Die Nationale Armutskonferenz (NAK) hat kurz vor der anstehenden Bundestagswahl deutliche Forderungen nach umfassenden Reformen der sozialen Sicherungssysteme, insbesondere zur Unterstützung von Kindern und Jugendlichen, gestellt. In einem in Berlin veröffentlichten Bericht erklärt die NAK die Armutsbekämpfung zu einem verpflichtenden sozialstaatlichen Ziel, das konkret und sicher finanziert werden müsse. Der Zugang zu sozialen Hilfen soll vereinfacht und entstigmatisiert werden, da über ein Drittel der Berechtigten aus Unwissenheit oder Scham keine Leistungen in Anspruch nimmt.
2022 waren in Deutschland 17,7 Millionen Menschen von Armut oder sozialer Ausgrenzung bedroht. Besonders betroffen sind Alleinlebende, Alleinerziehende sowie Familien mit drei oder mehr Kindern. Frauen stehen dabei noch stärker im Fokus der Armutsgefährdung, vor allem im Alter.

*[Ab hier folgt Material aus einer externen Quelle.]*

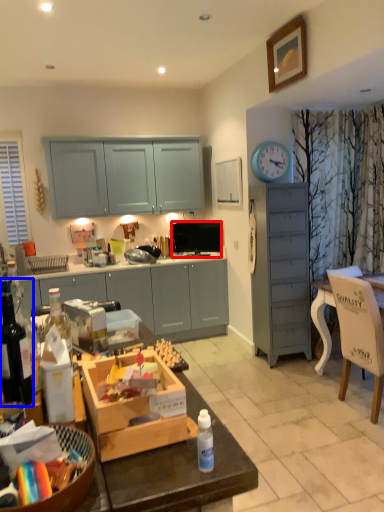
Question: Which object appears closest to the camera in this image, television (highlighted by a red box) or bottle (highlighted by a blue box)?

Choices:
 (A) television
 (B) bottle

Answer: (B)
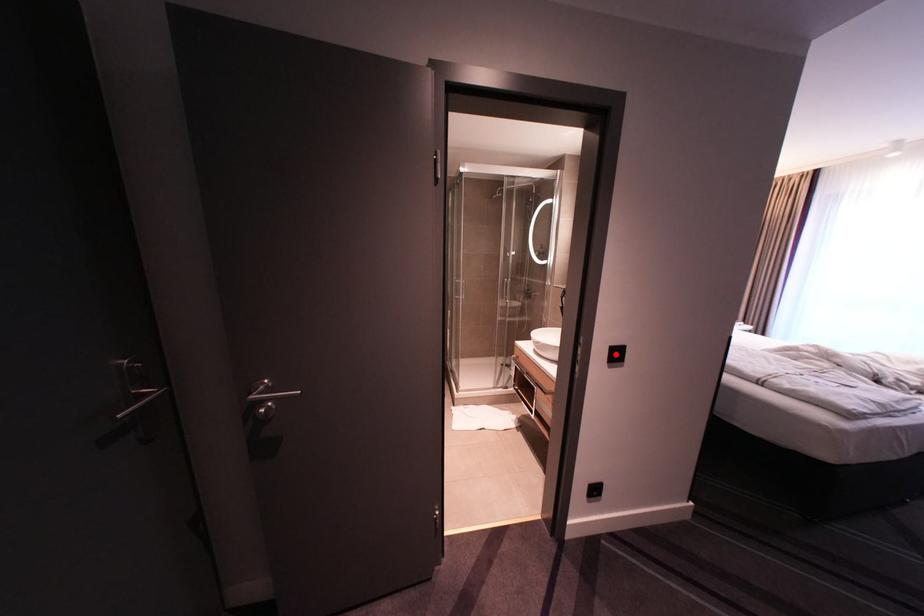
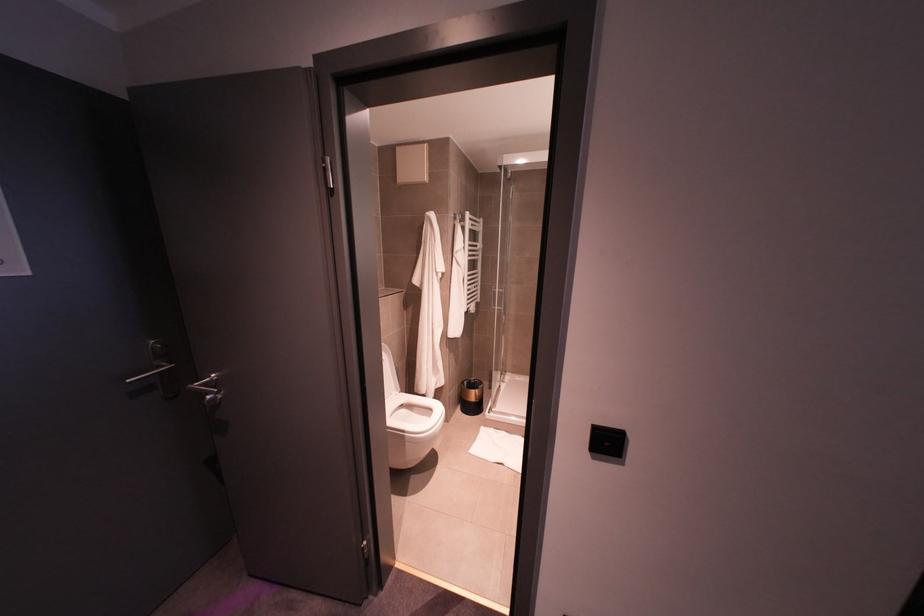
The point at the highlighted location is marked in the first image. Where is the corresponding point in the second image?

(606, 442)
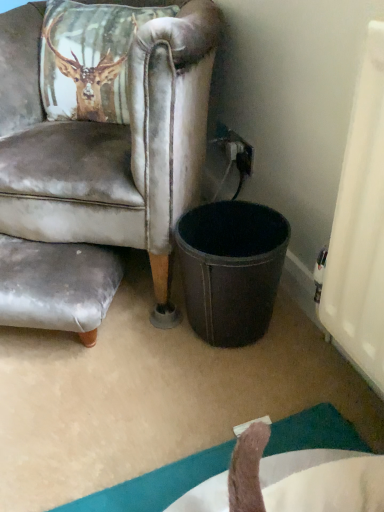
Question: From the image's perspective, is black leather trash bin/can at lower center above or below black plastic power outlet at upper right?

Choices:
 (A) below
 (B) above

Answer: (A)

Question: From a real-world perspective, is black leather trash bin/can at lower center physically located above or below black plastic power outlet at upper right?

Choices:
 (A) above
 (B) below

Answer: (B)

Question: Estimate the real-world distances between objects in this image. Which object is closer to the black leather trash bin/can at lower center?

Choices:
 (A) leather at right
 (B) gray fabric swivel chair at lower left
 (C) black plastic power outlet at upper right

Answer: (A)

Question: Which object is the farthest from the black leather trash bin/can at lower center?

Choices:
 (A) leather at right
 (B) black plastic power outlet at upper right
 (C) gray fabric swivel chair at lower left

Answer: (B)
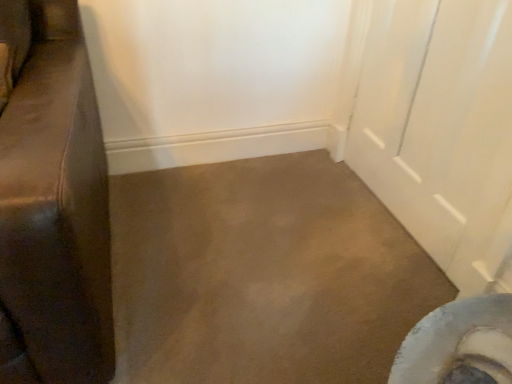
Where is `brown carpet at center`? brown carpet at center is located at coordinates (262, 275).

The width and height of the screenshot is (512, 384). What do you see at coordinates (262, 275) in the screenshot?
I see `brown carpet at center` at bounding box center [262, 275].

At what (x,y) coordinates should I click in order to perform the action: click on brown carpet at center. Please return your answer as a coordinate pair (x, y). This screenshot has height=384, width=512. Looking at the image, I should click on (262, 275).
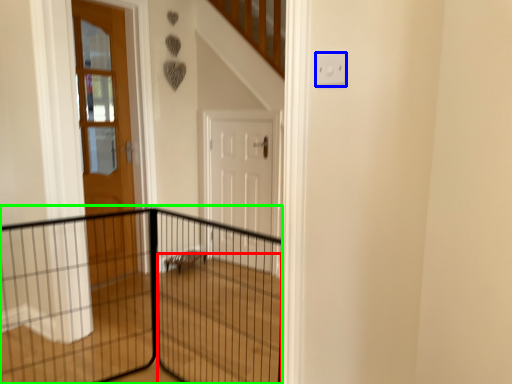
Question: Considering the real-world distances, which object is closest to stairwell (highlighted by a red box)? electric outlet (highlighted by a blue box) or fence (highlighted by a green box).

Choices:
 (A) electric outlet
 (B) fence

Answer: (B)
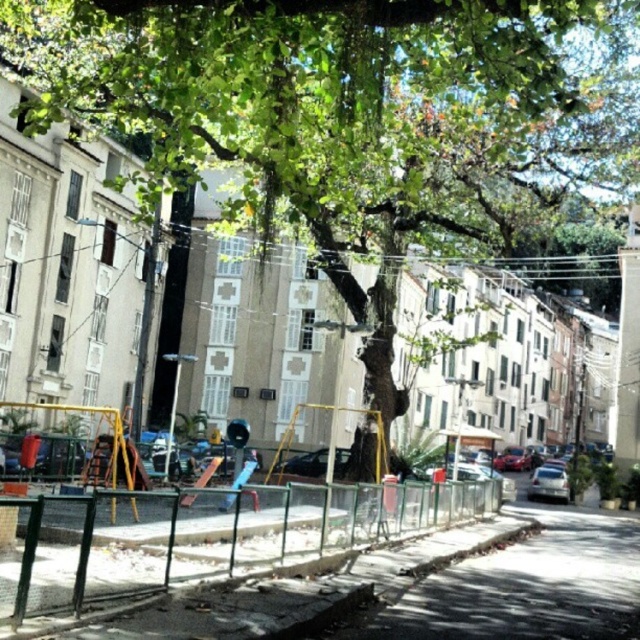
You are a delivery person who needs to park your silver metallic car at center on the gray concrete pavement at lower center. Can your car fit on the pavement without overhanging?

The gray concrete pavement at lower center is wider than the silver metallic car at center, so the car can fit on the pavement without overhanging.

You are a delivery person needing to park your metallic silver car at center close to the green metal fence at center. Can you fit the car between them without any adjustments?

The green metal fence at center has a larger size compared to metallic silver car at center, so there might not be enough space to fit the car between them without adjustments.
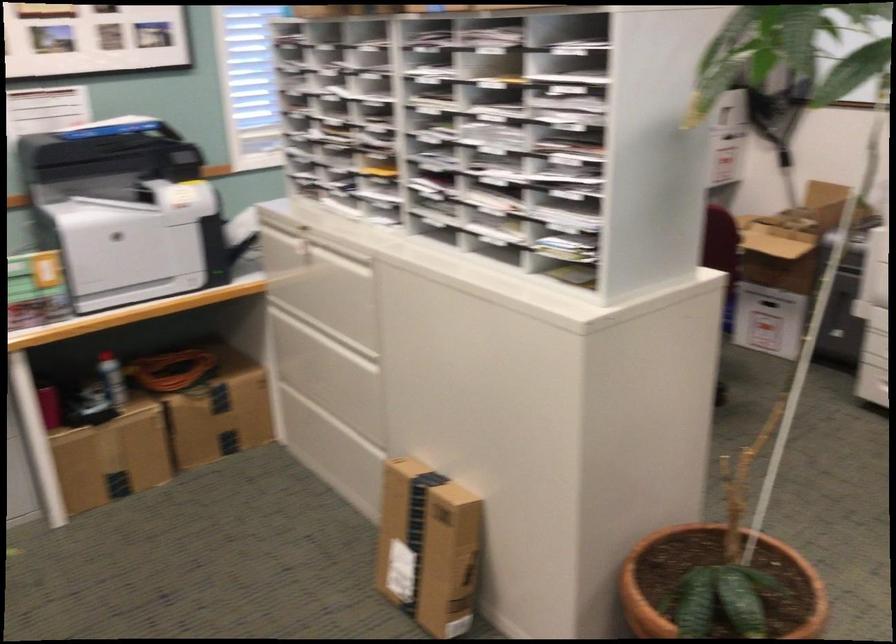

Die NAK setzt in ihrer Kritik auf die Gesundheitsversorgung und den familiären Kontext als zentrale Themen. Die derzeitige Gesundheitsvorsorge orientiere sich zu stark an den Bedürfnissen der Mittelschicht. Neue, leicht zugängliche Gesundheitsangebote in sozialen Brennpunkten sowie ein bundesweiter Dolmetscherdienst könnten hier Abhilfe schaffen. Zudem könnte das Thema Gesundheit in Schulen stärker integriert werden.
In Bezug auf Familien fordert die NAK die Einführung einer ausreichend finanzierten Kindergrundsicherung. Diese solle idealerweise alle bislang verfügbaren Leistungen bündeln, um den Zugang für Bedürftige zu erleichtern. Die statistische Armutsgrenze in Deutschland liegt bei einem Einkommen unter 60 Prozent des mittleren Einkommens. 2022 bedeutete dies ein Jahreseinkommen von unter 15.765 Euro für Alleinlebende. 26,4 Prozent der alleinlebenden Personen, 23,7 Prozent der alleinerziehenden Haushalte und 22,7 Prozent der Familien mit drei oder mehr Kindern waren von Armut bedroht.